RECORDS FOR THE TASK START
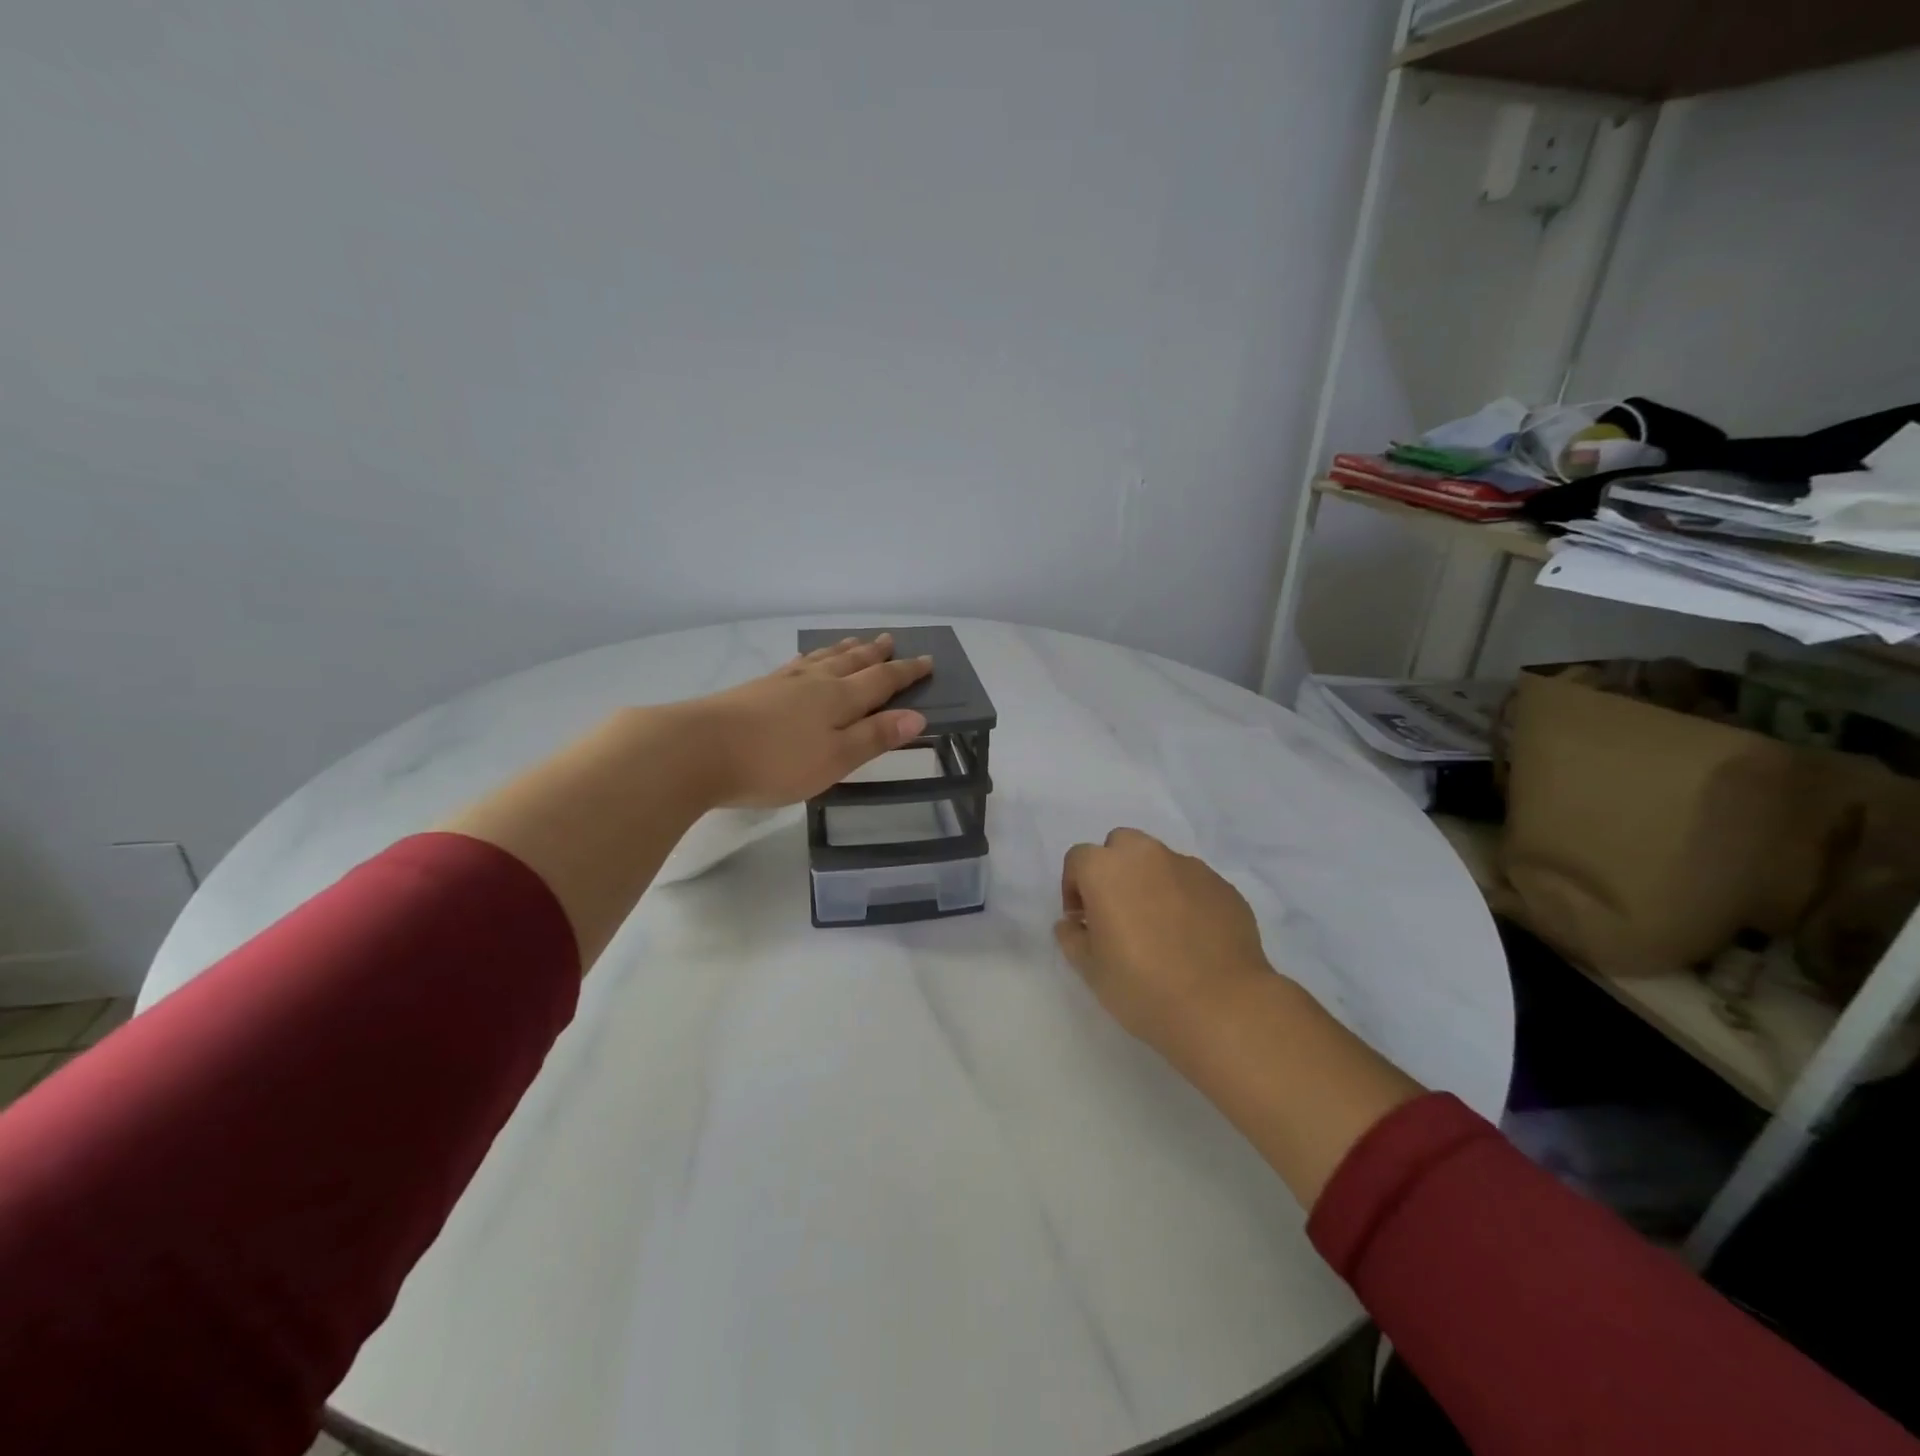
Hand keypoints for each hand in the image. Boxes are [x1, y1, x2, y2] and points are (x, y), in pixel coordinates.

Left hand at [680, 633, 932, 807]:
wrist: (698, 749)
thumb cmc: (775, 762)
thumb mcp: (835, 759)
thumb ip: (874, 737)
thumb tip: (917, 716)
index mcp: (839, 699)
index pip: (881, 681)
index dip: (906, 673)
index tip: (927, 661)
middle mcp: (814, 683)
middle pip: (851, 662)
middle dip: (875, 653)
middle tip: (890, 639)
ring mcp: (782, 683)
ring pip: (822, 659)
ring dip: (843, 650)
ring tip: (855, 642)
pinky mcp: (756, 689)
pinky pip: (796, 664)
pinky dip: (811, 658)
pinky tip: (805, 661)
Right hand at [1056, 829, 1272, 1050]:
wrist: (1222, 1006)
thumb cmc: (1143, 986)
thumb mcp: (1090, 970)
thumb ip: (1072, 937)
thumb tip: (1072, 923)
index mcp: (1106, 869)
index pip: (1078, 859)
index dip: (1074, 887)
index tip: (1082, 920)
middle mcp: (1147, 856)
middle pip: (1121, 846)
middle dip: (1114, 871)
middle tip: (1118, 912)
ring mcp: (1189, 867)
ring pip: (1159, 862)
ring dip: (1150, 882)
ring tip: (1159, 927)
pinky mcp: (1223, 886)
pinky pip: (1192, 883)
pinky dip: (1184, 898)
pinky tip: (1191, 937)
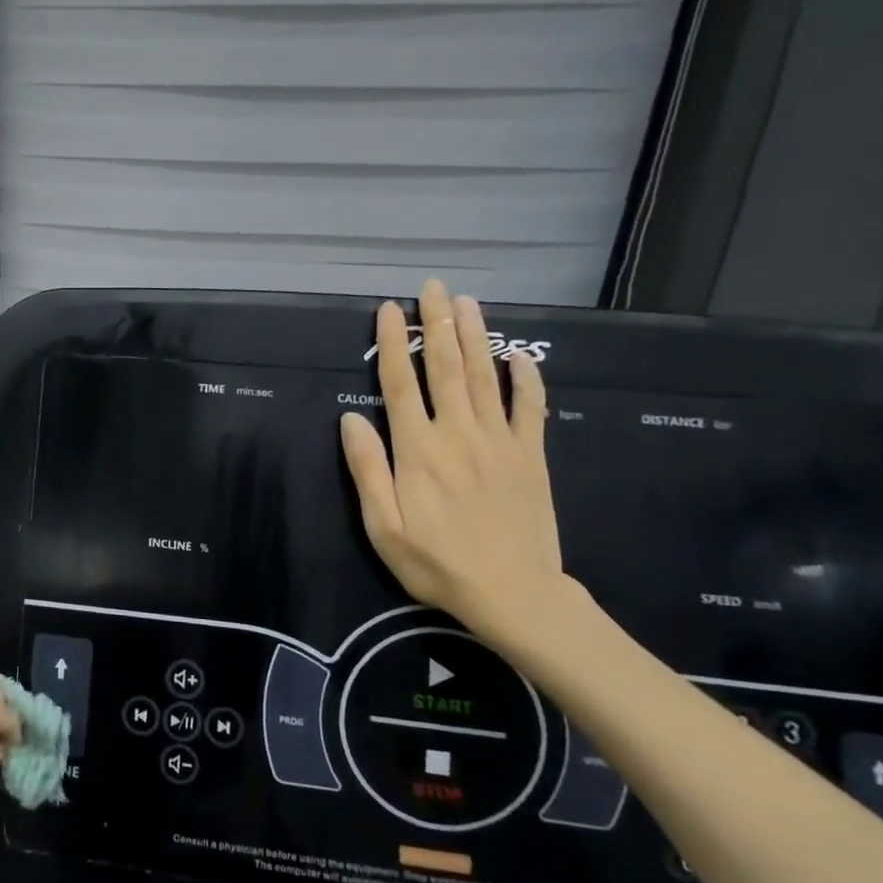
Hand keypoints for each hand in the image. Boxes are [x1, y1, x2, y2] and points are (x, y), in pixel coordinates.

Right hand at [340, 279, 563, 637]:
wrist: (514, 594)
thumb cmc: (436, 562)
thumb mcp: (383, 525)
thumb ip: (367, 468)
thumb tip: (350, 417)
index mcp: (419, 449)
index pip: (401, 383)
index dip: (393, 344)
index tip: (389, 311)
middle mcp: (459, 433)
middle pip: (447, 368)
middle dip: (438, 325)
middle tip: (433, 288)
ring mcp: (500, 442)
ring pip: (486, 378)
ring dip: (477, 337)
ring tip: (469, 302)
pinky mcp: (531, 457)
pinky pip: (531, 409)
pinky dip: (527, 379)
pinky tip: (521, 356)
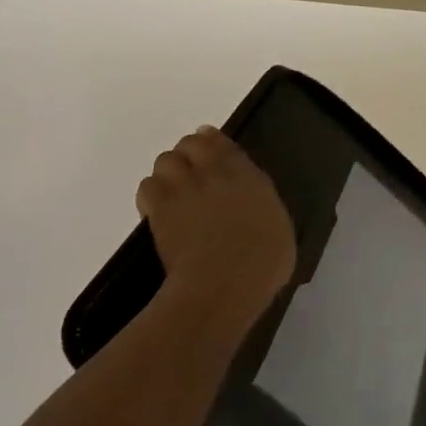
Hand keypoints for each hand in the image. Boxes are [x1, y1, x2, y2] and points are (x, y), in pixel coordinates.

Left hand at [136, 127, 294, 322]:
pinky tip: (159, 212)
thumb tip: (253, 208)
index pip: (222, 143)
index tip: (210, 151)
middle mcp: (214, 172)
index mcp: (248, 175)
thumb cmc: (263, 263)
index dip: (212, 143)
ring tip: (173, 193)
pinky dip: (152, 195)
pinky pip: (147, 186)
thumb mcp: (278, 229)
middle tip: (190, 174)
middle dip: (188, 154)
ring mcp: (184, 187)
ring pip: (165, 160)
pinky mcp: (159, 208)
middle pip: (190, 143)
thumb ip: (262, 208)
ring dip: (169, 173)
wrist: (224, 282)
RECORDS FOR THE TASK END
Each line of the listing above should be retyped exactly, with no pictures.

Hand keypoints for each hand in the image. Boxes are [x1, y1, x2, y2] and points are (x, y), in pixel coordinates.

Left hand at [680, 633, 932, 807]:
wrist: (698, 749)
thumb cmc: (775, 762)
thumb mcp: (835, 759)
thumb ip: (874, 737)
thumb tip: (917, 716)
index mcp: (839, 699)
index pip: (881, 681)
index dip: (906, 673)
index tip: (927, 661)
middle mcp: (814, 683)
middle pip: (851, 662)
middle dip: (875, 653)
middle tip: (890, 639)
ring mcp: (782, 683)
ring pip: (822, 659)
ring dip: (843, 650)
ring tip: (855, 642)
pinky mcp: (756, 689)
pinky pip: (796, 664)
pinky dip: (811, 658)
pinky tip: (805, 661)
Right hand at [1056, 829, 1272, 1050]:
wrist: (1222, 1006)
thumb cmc: (1143, 986)
thumb mcp: (1090, 970)
thumb ip: (1072, 937)
thumb tip: (1072, 923)
index mcp: (1106, 869)
index pip: (1078, 859)
index dip: (1074, 887)
index tip: (1082, 920)
middle mcp: (1147, 856)
middle pip: (1121, 846)
middle dip: (1114, 871)
middle tip: (1118, 912)
ring mcp: (1189, 867)
ring pip: (1159, 862)
ring dip: (1150, 882)
ring tip: (1159, 927)
pinky mcp: (1223, 886)
pinky pip: (1192, 883)
pinky dip: (1184, 898)
pinky tip: (1191, 937)
Hand keypoints for each hand in the image. Boxes are [x1, y1, x2, y2] and points are (x, y), in pixel coordinates.

Right hand at [340, 279, 563, 637]:
wrist: (514, 594)
thumb cmc: (436, 562)
thumb mcp: (383, 525)
thumb ip: (367, 468)
thumb tip: (350, 417)
index mcp: (419, 449)
index pip: (401, 383)
index dip: (393, 344)
index tip: (389, 311)
middle mcp: (459, 433)
middle pip: (447, 368)
middle dip: (438, 325)
middle tip: (433, 288)
ring mcp: (500, 442)
ring pip: (486, 378)
ring dip: (477, 337)
ring tip: (469, 302)
pinky mcp: (531, 457)
pinky pip: (531, 409)
pinky dip: (527, 379)
pinky tip: (521, 356)
Hand keypoints for each hand in the image. Boxes are [x1, y1, x2, y2] and points are (x, y), in pixel coordinates.

Left hand at [136, 127, 294, 322]:
pinky tip: (159, 212)
thumb tip: (253, 208)
index pip: (222, 143)
index tip: (210, 151)
middle mcp: (214, 172)
index mcp: (248, 175)
thumb cmc: (263, 263)
index dip: (212, 143)
ring tip: (173, 193)
pinky dip: (152, 195)
pinky pip: (147, 186)
thumb mcp: (278, 229)
middle tip: (190, 174)
middle dip: (188, 154)
ring mcp: (184, 187)
ring pip: (165, 160)
pinky mcp: (159, 208)
middle pip: (190, 143)
thumb ip: (262, 208)
ring dip: (169, 173)
wrist: (224, 282)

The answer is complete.